Summary

The personal blog of game designer, programmer and Cand. Scient. Informatics, Jimmy Marcus Larsen. Currently working as a game designer at Cego ApS.

An update

October 28, 2005 at 21:10

Guess I’m not very good at remembering to write here.

Anyway, I’m here now to deliver a small update to the status of the project. I have not been coding much, but the main game framework is done including different graphics and AI routines. Just need to put together the game logic and that minor speech recognition detail… Most of my time have been used on courses and writing theory for the project. I Developed a clever linguistic theory about computer games design, and is planning to put that to good use soon. The obvious result is that the early design concept might change very much - hopefully for the better.

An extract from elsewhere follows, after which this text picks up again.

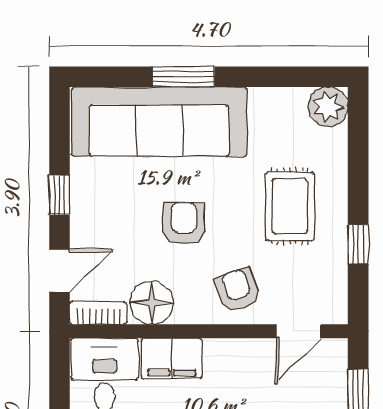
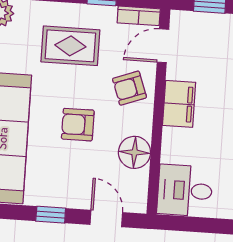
bookcase: (98, 313) -> (139, 16), moved, turned -90
door: (298, 331) -> (163, 46), swing flipped
filing cabinet: (172, 359) -> (179, 104), moved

I also realized that speech recognition is an immature technique, so incorporating its weaknesses (low precision recognition) in the game might be a good idea. But how do I do that? Soldiers who can’t hear my commands because of radio static? Soccer players who can’t hear everything their coach is screaming at them? I have a few ideas, but none of them really are great. Feel free to share your ideas!

HMM dropped

October 8, 2005 at 20:00

I have been playing around with the HTK Toolkit, and even though it’s really nice, and well documented as well, I don’t think it will be portable to the Nintendo DS. It will be too slow because of its HMM approach to recognition, so any recognizer of that kind have been dropped. The goal is now to write my own speaker dependant recognizer. Keywords are: speech period detection, dynamic time warp (DTW) and a lot of hard work. The last weeks have also been busy with reading theory on speech recognition, languages and everything else relating to the project.

At the same time, with Christmas getting near, game releases are accelerating so my job as a game reviewer is taking some of my time. I make sure giving the project highest priority as I don’t wan’t to get behind with it, but reviewing games is actually helping it too. Analysing other peoples games can be very rewarding in terms of knowledge of the market, knowing what works and doesn’t and so on. My own design will likely benefit from this.